Exit, pursued by a bear. The one line from The Winter’s Tale that everybody knows, yet it’s just a stage direction. Antigonus abandons Queen Hermione’s baby on the coast of Bohemia when, during a violent storm, a bear chases him away. The tale of two kings  – boyhood friends – torn apart through envy and suspicion is sometimes categorised as one of Shakespeare’s ‘problem plays’ and one eschewed by the great 19th-century opera composers. It’s gnawed away at Ryan Wigglesworth for years though, since he was a student, and last night his operatic setting was premiered by English National Opera.

For a composer whose longest work thus far has been 25 minutes in length (Echo and Narcissus), The Winter’s Tale is a splendid achievement. Wigglesworth wrote the libretto himself, filleting Shakespeare down to bite-size morsels, and he’s condensed the action without losing the essence of the plot. Too much of the Bard’s poetry has been stripped away, I feel, although lines like “Bitter on my tongue. Bitter in my thought.” and “What fine chisel could cut breath?” still stand out.

It’s the music’s job to suffuse the libretto with poetry and Wigglesworth obliges. Bells toll the passing of the years. A clarinet soliloquises. Nervy snare drum and xylophone’s rattle betray Leontes’ first suspicions. “He wears her like a medal,” he observes, as Hermione persuades Polixenes to extend his stay in Sicilia. The suffocating atmosphere of Leontes’ court erupts in brass snarls as the king orders Hermione’s baby – whom he believes was fathered by Polixenes – to be thrown to the flames. The vocal writing, though doubtless demanding, falls into a pattern of natural speech rhythms. Wigglesworth rarely drowns it in orchestral wash and the score boasts many moments of Brittenesque clarity, the ENO Orchestra alert to the composer's baton.

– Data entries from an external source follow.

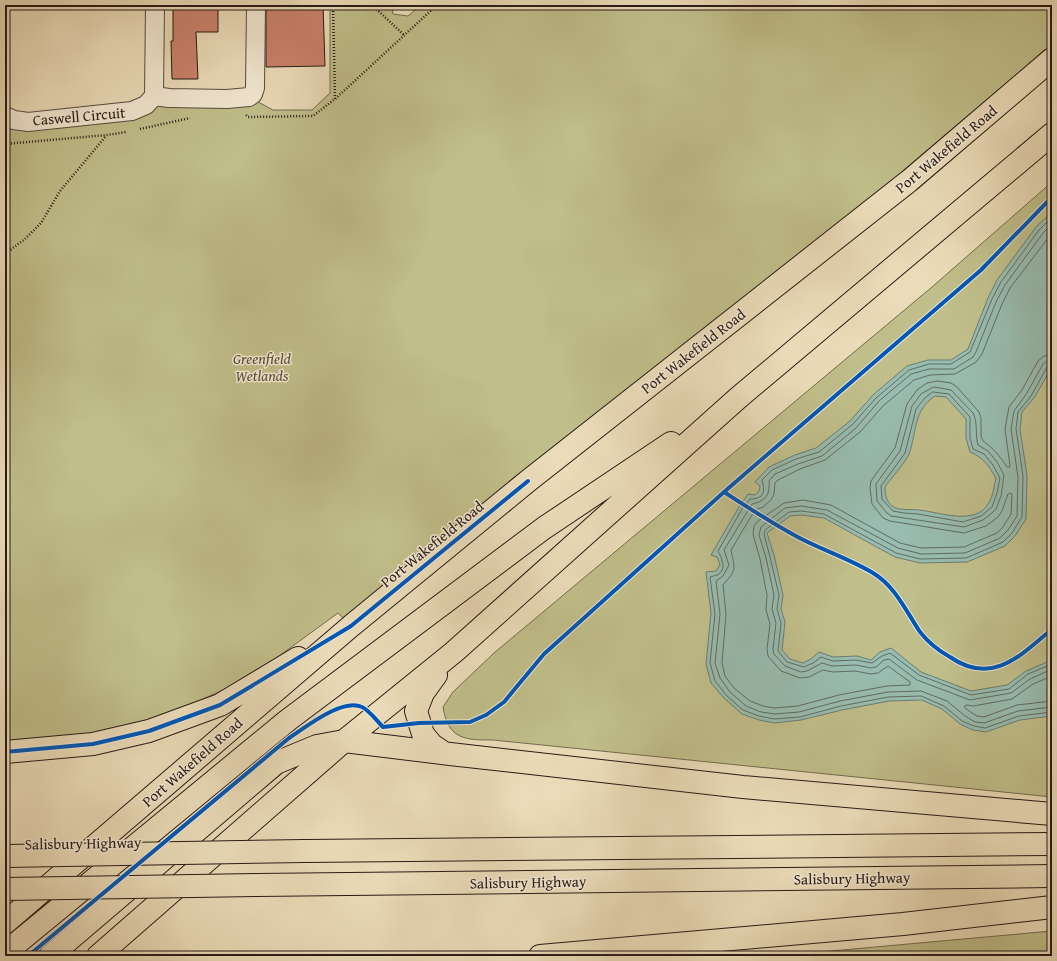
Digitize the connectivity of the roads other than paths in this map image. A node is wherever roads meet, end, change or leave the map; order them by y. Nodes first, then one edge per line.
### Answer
1 (155, 5) edge
2 (256, 5) edge
3 (1052, 59) edge
4 (154, 96) junction
5 (5, 116) edge
6 (1052, 134) edge
7 (738, 398) junction
8 (351, 626) junction
9 (454, 652) junction
10 (344, 741) junction
11 (5, 752) edge
12 (444, 753) junction
13 (1052, 814) edge
14 (1052, 844) edge
15 (5, 856) edge
16 (1052, 876) edge
17 (5, 889) edge
18 (1052, 907) edge
19 (5, 923) edge
20 (5, 953) edge
21 (50, 956) edge
22 (98, 956) edge
23 (540, 956) edge

1 - 4 street
2 - 4 street
3 - 8 highway, Port Wakefield Road
4 - 5 street, Caswell Circuit
6 - 7 highway
7 - 9 highway
7 - 20 highway
8 - 11 highway
8 - 19 highway, Port Wakefield Road
9 - 10 highway
9 - 12 highway
10 - 12 highway
10 - 21 highway
10 - 22 highway
12 - 13 highway
14 - 15 highway, Salisbury Highway, bridge
16 - 17 highway, Salisbury Highway, bridge
18 - 23 highway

In the sun-drenched Act 2, sixteen years on, woodwind chirrups evoke Bohemia where Perdita – Hermione’s abandoned baby raised as a shepherdess – innocently gathers bunches of rosemary and lavender. When her fiancé Florizel, Polixenes’ son masquerading as a shepherd, recalls how Jupiter disguised himself  as a bull, a tuba snorts. After Polixenes blows his son’s cover and disinherits him, Florizel and Perdita flee to Sicilia. A tender string prelude ebbs and flow before keening woodwinds depict Leontes, still mourning Hermione’s death. The realisation that Perdita is Leontes’ long-lost daughter and the reunion between him and Polixenes is cruelly cut away (think what Verdi does in Simon Boccanegra). A flutter-tongued flute solo accompanies the characters’ entry into Paulina’s private mausoleum where her statue of Hermione is unveiled and the ambiguously staged denouement unfolds.

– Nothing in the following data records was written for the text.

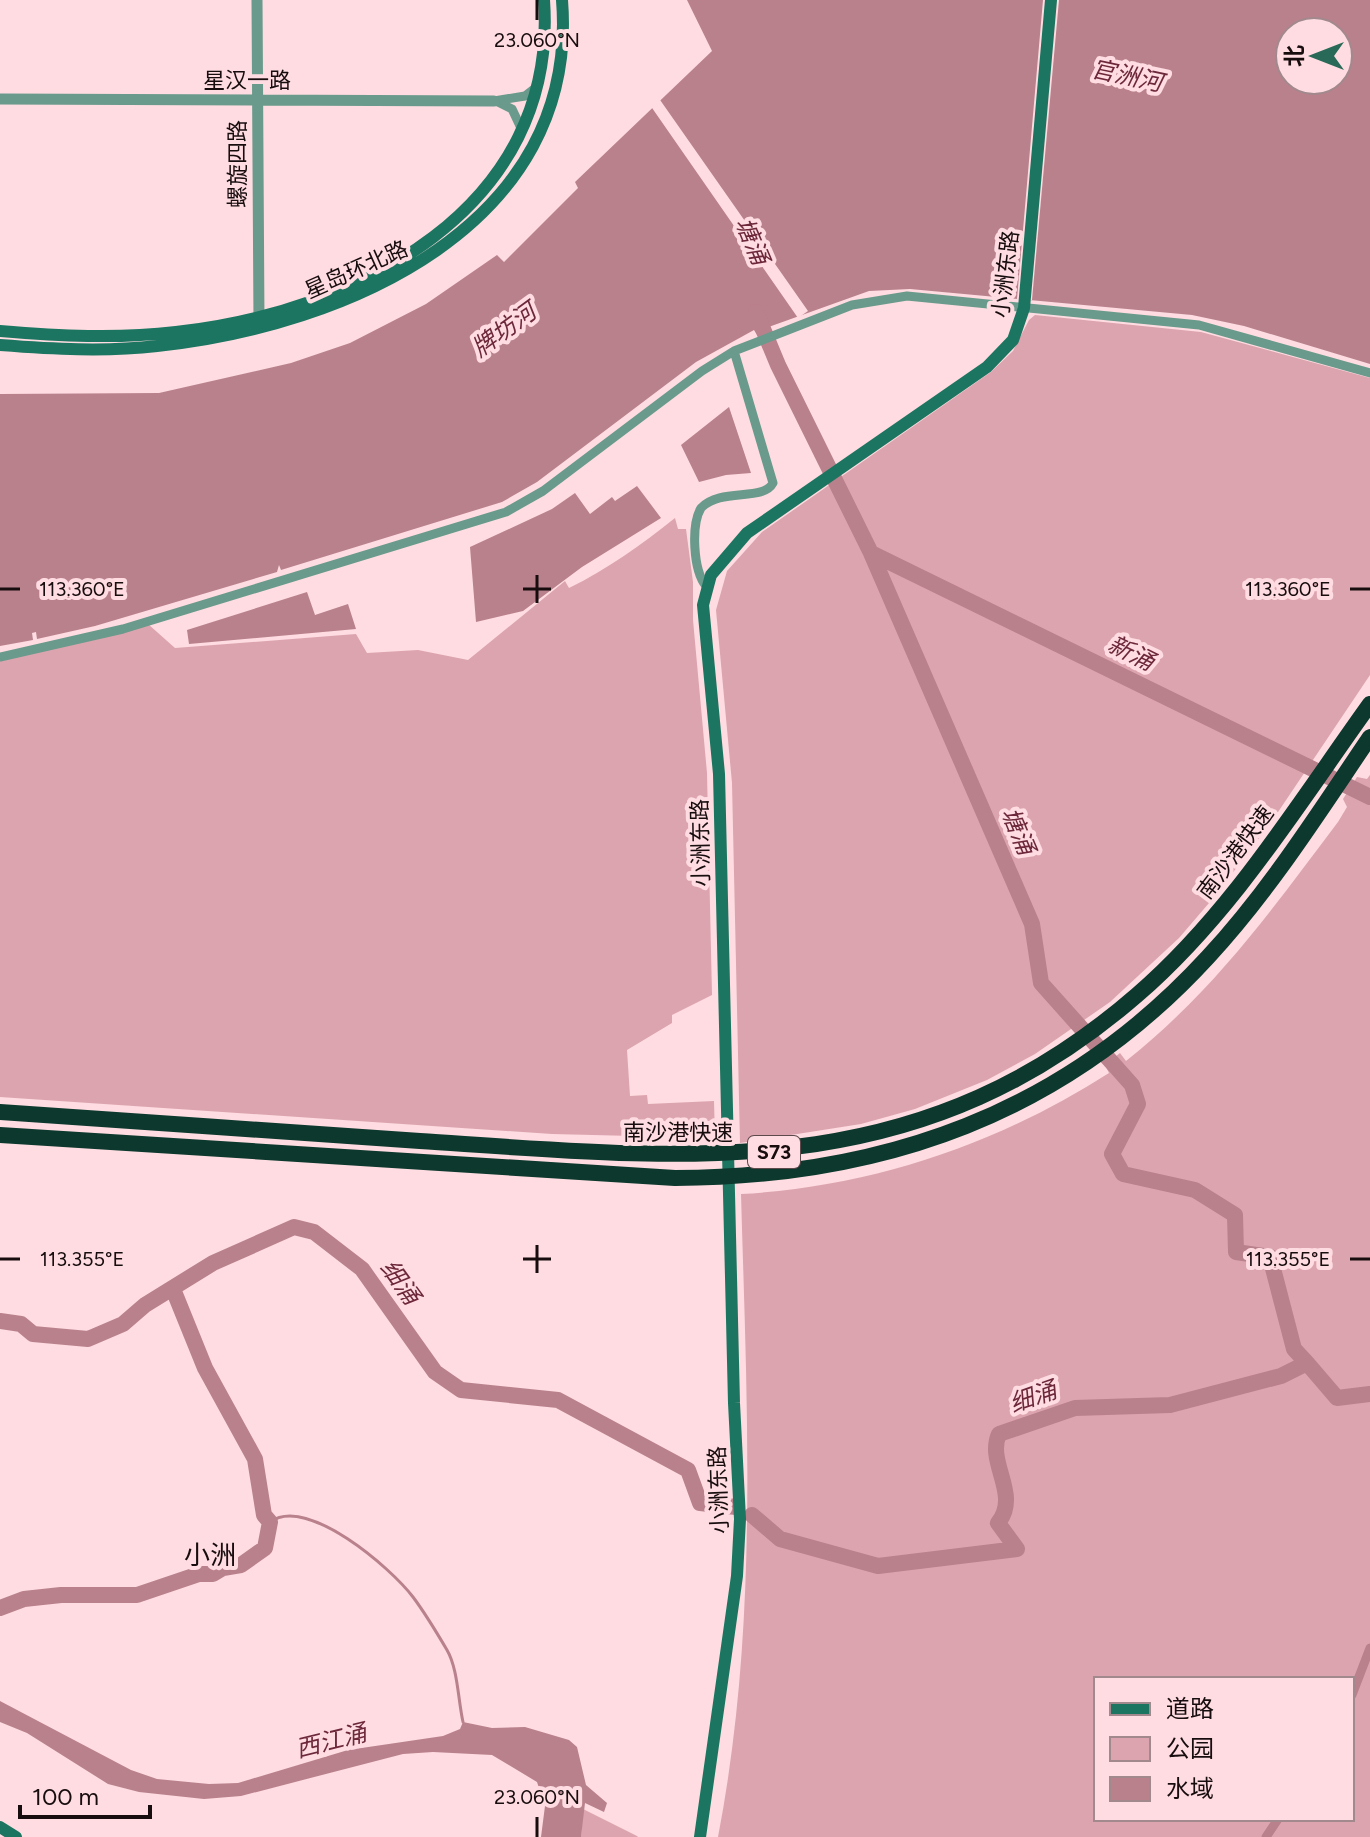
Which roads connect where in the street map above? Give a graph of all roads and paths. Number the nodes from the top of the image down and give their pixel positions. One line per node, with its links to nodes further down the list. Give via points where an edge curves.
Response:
1 (257, 0): 7 (street, 螺旋四路)
2 (544, 0): 5 (main road, 星岛环北路)
3 (1051, 0): 10 (main road, 小洲东路)
4 (562, 1): 11 (main road, 星岛环北路, via 550,105 519,169 493,204 462,234 388,280 340,301)
5 (541, 80): 8 (street, 星汉一路, via 525,96); 9 (main road, 星岛环北路)
6 (0, 99): 7 (street, 星汉一路)
7 (257, 100): 8 (street, 星汉一路); 11 (street, 螺旋四路)
8 (494, 101): 9 (street, via 512,109)
9 (521, 135): 11 (main road, 星岛环北路, via 478,198 429,241 365,277)
10 (1025, 304): 14 (street, via 883,297 840,308); 15 (street, via 1199,325); 16 (main road, 小洲东路, via 1017,334 999,358 738,540)
11 (259, 321): 12 (main road, 星岛环北路, via 126,336); 13 (main road, 星岛环北路, via 154,347)
12 (0, 331)
13 (0, 345)
14 (734, 351): 16 (street, via 773,483 766,491 716,497 701,508 695,524 699,575); 17 (street, via 543,491 506,512 123,629)
15 (1370, 373)
16 (706, 586): 24 (main road, 小洲东路, via 719,774 740,1519)
17 (0, 657)
18 (1370, 704): 20 (highway, 南沙港快速 / S73, via 1227,901 1138,994 1023,1074 905,1125 813,1147 699,1156)
19 (1370, 737): 21 (highway, 南沙港快速 / S73, via 1239,921 1165,999 1100,1053 1045,1088 978,1122 910,1147 822,1168 675,1178)
20 (0, 1112)
21 (0, 1135)
22 (0, 1827): 23 (main road)
23 (16, 1837)
24 (700, 1837)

Rory Kinnear, directing his first opera – his first anything – places the action in a 20th-century military state and draws truthful performances from his cast. He's aided by Vicki Mortimer’s ingenious set, circular walls gliding and revolving, enabling swift scene changes. The palace, housing statues of Sicilia’s great leaders, cleaves in two at Act 1’s moment of crisis, the shattered remnants forming the ocean for Antigonus’ doomed voyage and the ramshackle shepherd inn of Act 2. The fissures in the palace walls are illuminated in Act 3 – time has not yet healed the king’s emotional wounds.

Iain Paterson’s towering Leontes shoulders the performance, his shaggy mane giving him the aura of a wounded lion. He rose to the role’s heights – and Wigglesworth stretches him to a bass-baritone roar – magnificently. His Act 3 soliloquy “Stars, stars, all eyes else dead coals!” was deeply moving. Someone write this man a King Lear.

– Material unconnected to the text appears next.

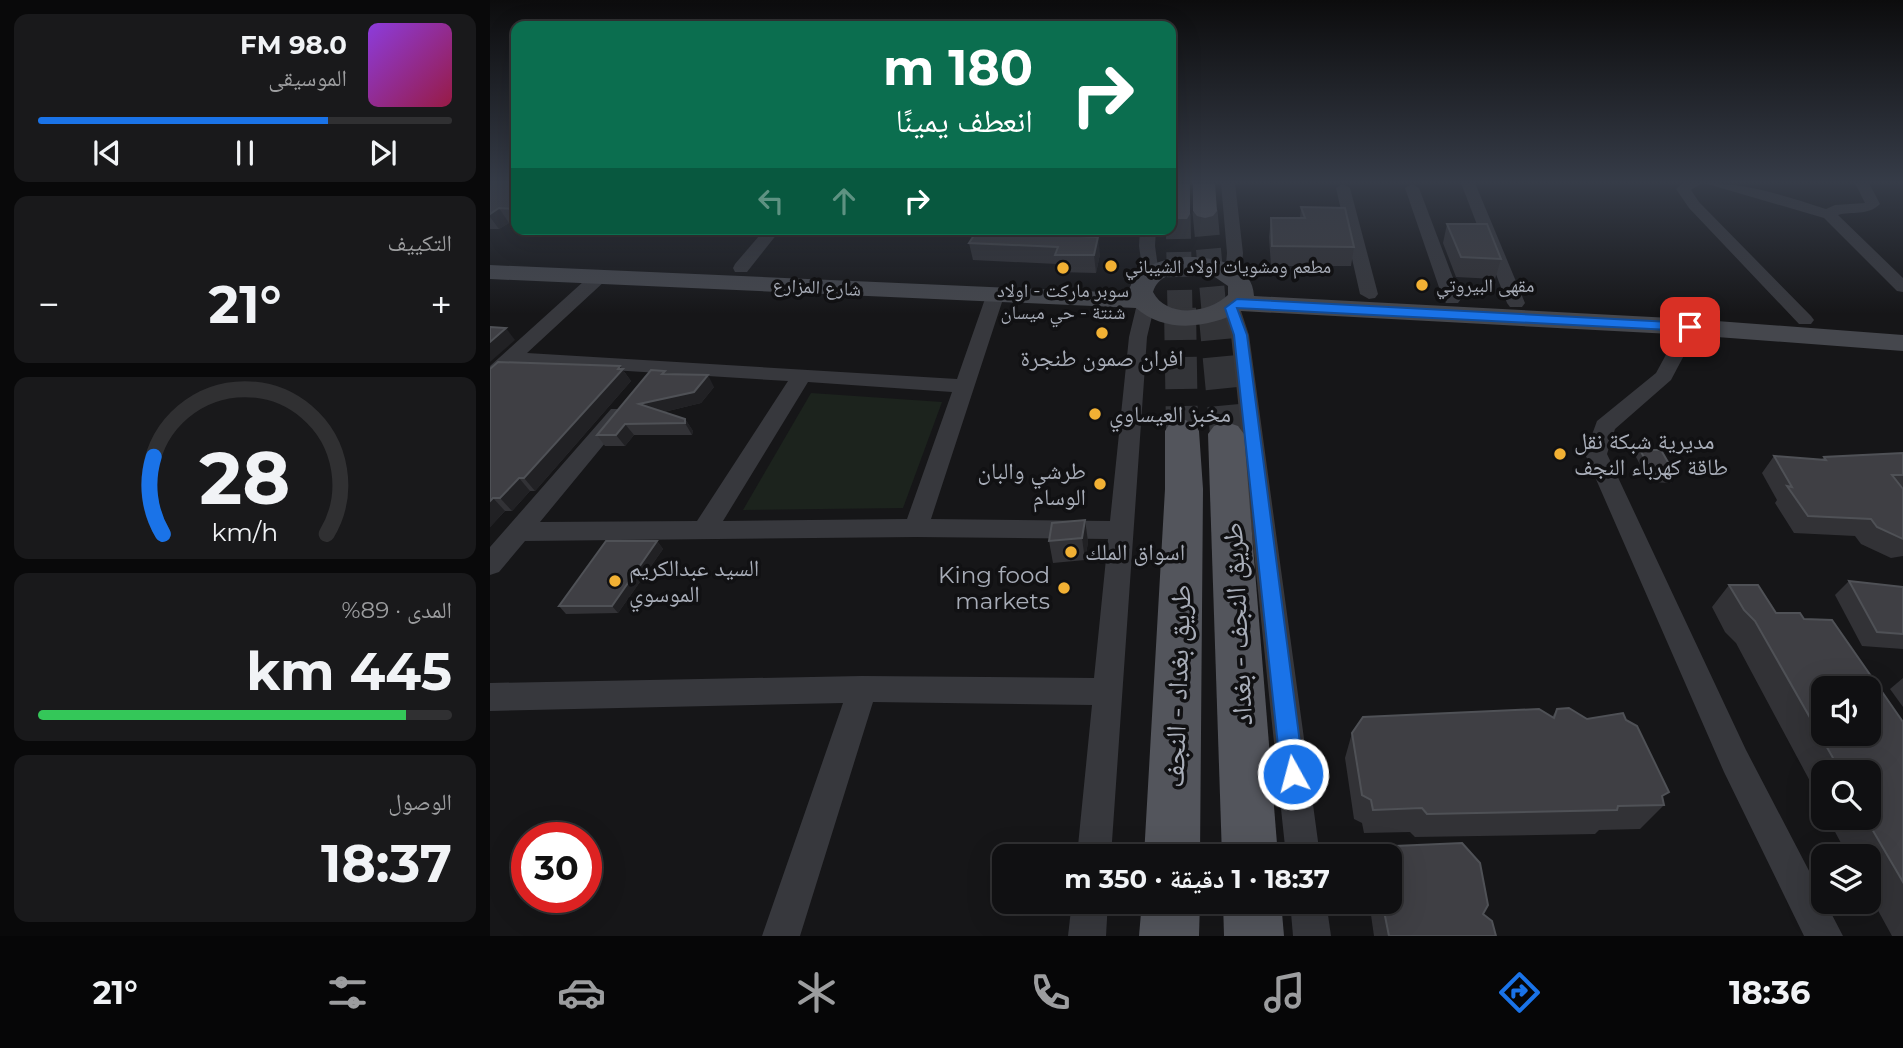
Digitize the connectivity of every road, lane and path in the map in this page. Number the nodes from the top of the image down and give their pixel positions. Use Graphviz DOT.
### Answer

As Hermione, Sophie Bevan surfed the orchestral wave, floating her A sharp serenely on the final word of “There is a grief lodged here which burns” in her trial. Leigh Melrose’s firm baritone and crisp diction gave the character of Polixenes bite, while Susan Bickley was resolute as Hermione’s loyal lady-in-waiting, Paulina. Bohemia’s young lovers were charming: Anthony Gregory’s honeyed tenor perfect for the lovelorn Florizel and Samantha Price’s full lyric soprano delicious as Perdita. Timothy Robinson and Neal Davies offered strength in depth as the loyal Camillo and Antigonus. The ENO Chorus excelled, whether leading the hubbub of protest against their queen being put on trial, or invoking Apollo, accompanied by clanking percussion.

The clarity of the storytelling – in the staging, the vocal and orchestral writing – is impressive and it’s a work I immediately wanted to see again, which is always encouraging for a new opera. And the bear? He was depicted in the pit, raging against the storm, but he featured on stage too, albeit cryptically. Perhaps Peter Grimes offers a clue? But I’ve said too much... [Exit, pursued by an editor.]